Autophagy promotes induction of the proapoptotic transcription factor Chop after growth factor withdrawal. (A) Bcl-2–expressing cells were treated with tunicamycin (Tun) for 12 h or transfected with control (Con) or Atg5 shRNAi and withdrawn from cytokine for the indicated times. Expression of Chop, Calnexin, Bip, and pEif2α was determined by immunoblot. The top line is a nonspecific band (<), and Chop is indicated by an arrow. (B) Bcl-2–expressing cells were transfected with control or shRNAi against autophagy-essential genes, and IL3 was withdrawn for 1 d, and then Chop mRNA levels were analyzed by quantitative real-time PCR. Means and SDs of triplicate independent experiments are shown. *p < 0.05 by Student's t test of test samples relative to control samples. Data shown are representative of three or more experiments.

Figure 9.

Chop is required for induction of proapoptotic Bcl-2 family proteins and cell death upon growth factor withdrawal. (A–D) Bcl-2–expressing cells were transfected with control (Con) or Chop shRNAi and withdrawn from IL3 for the indicated times. (A) Inhibition of Chop expression by shRNAi was tested by quantitative real-time PCR. Induction of Bim-EL (B), Puma (C), and Bax (D) in control (Con) or Chop shRNAi transfected cells was observed by immunoblot. Bim mRNA (E) was harvested, and mRNA levels were determined by quantitative real-time PCR. (F) Bcl-2–expressing cells were transfected with control or Chop shRNAi, withdrawn from IL3, and cell survival was observed over time.
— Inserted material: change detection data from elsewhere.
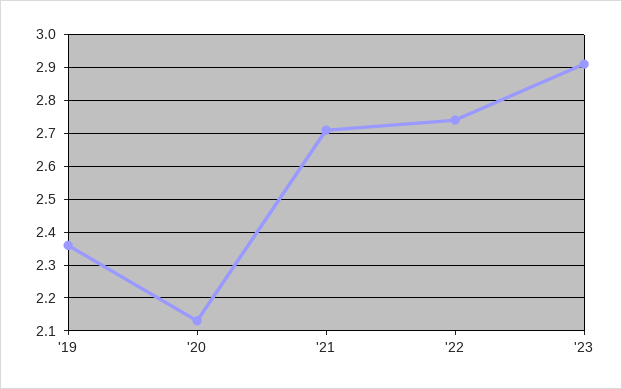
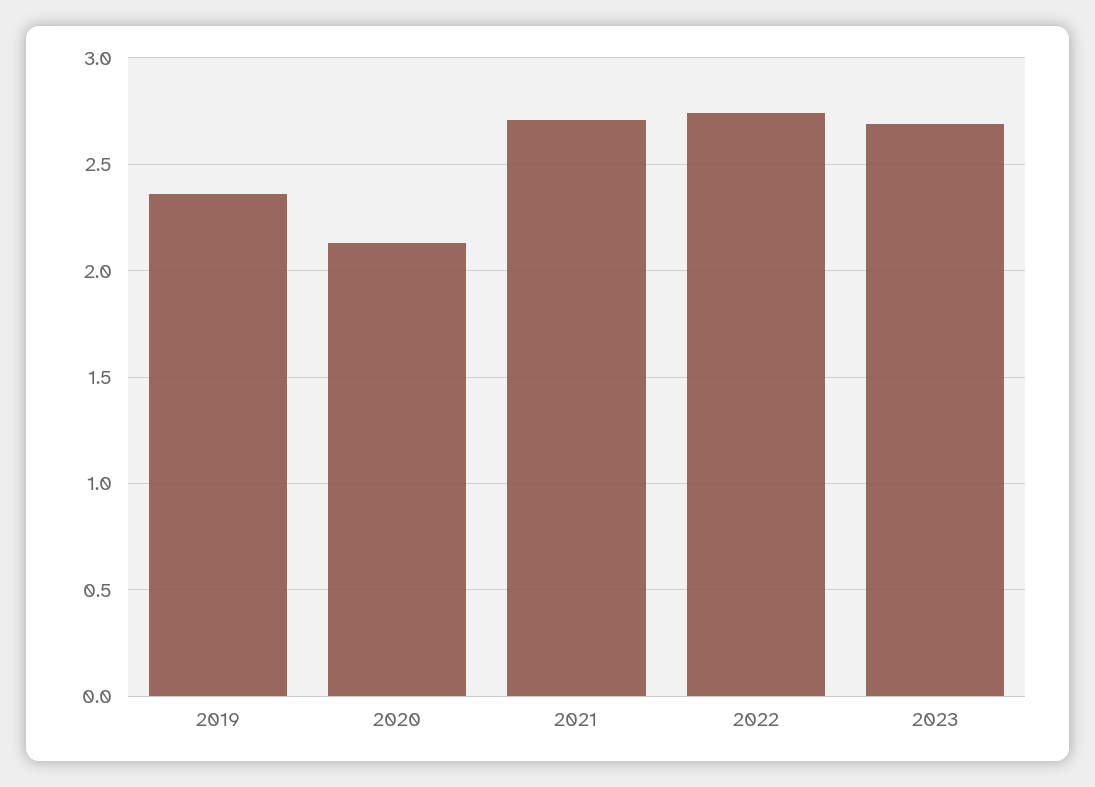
  {
    "'19": 2.35,
    "'20": 2.15,
    "'21": 2.7,
    "'22": 2.75,
-   "'23": 2.9
+   "'23": 2.7
  }

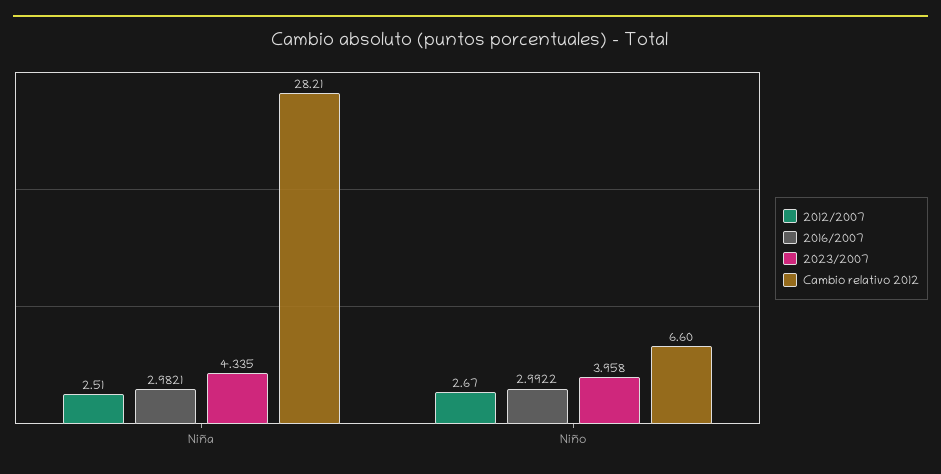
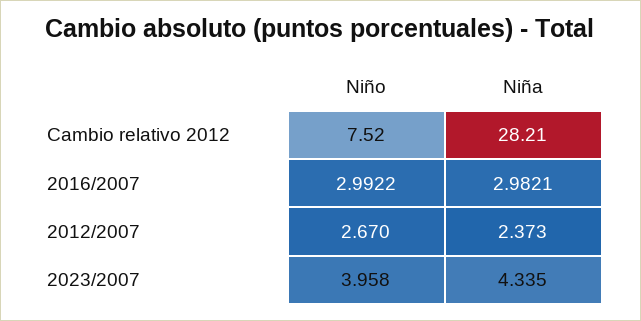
  {
    "2012/2007": {
-     "Niña": 2.51,
+     "Niña": 2.373,
      "Niño": 2.67
    },
    "2016/2007": {
      "Niña": 2.9821,
      "Niño": 2.9922
    },
    "2023/2007": {
      "Niña": 4.335,
      "Niño": 3.958
    },
    "Cambio relativo 2012": {
      "Niña": 28.21,
-     "Niño": 6.6
+     "Niño": 7.52
    }
  }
Means and SDs of triplicate samples are shown. *p < 0.05 by Student's t test of test samples relative to control samples. For death curves, *p < 0.05 by Student's t test for multiple time points for test samples relative to control samples. Data shown are representative of three or more experiments. For immunoblots, levels of proteins under analysis were quantified by normalization to actin and to the control sample in each panel, and quantitations are shown under each lane.

Figure 10.

Autophagy specifically up-regulates the proapoptotic protein Bim in a Chop-dependent manner. (A–C) Bcl-2–expressing cells were transiently transfected with control, Atg5 or Atg7 shRNAi, withdrawn from IL3 for the indicated times, and Bim-EL and Bim-L (A), Puma (B), and Bax (C) levels were determined by immunoblot. (D) Bcl-2–expressing cells were transfected with control, Beclin-1, Atg5, Atg7, or Atg12 shRNAi, and IL3 was withdrawn for indicated times. RNA was harvested, and Bim mRNA levels were analyzed by quantitative real-time PCR. (E and F) Bcl-2 cells were transfected with control (Con), Beclin-1, Atg5, or Bim shRNAi. (E) Inhibition of Bim expression by shRNAi was tested by immunoblot of IL3-deprived cells. (F) Cell viability was observed over time after IL3 withdrawal. Means and SDs from triplicate samples are shown. *p < 0.05 by Student's t test of test samples relative to control samples. For death curves, *p < 0.05 by Student's t test for multiple time points for test samples relative to control samples. Data shown are representative of three or more experiments.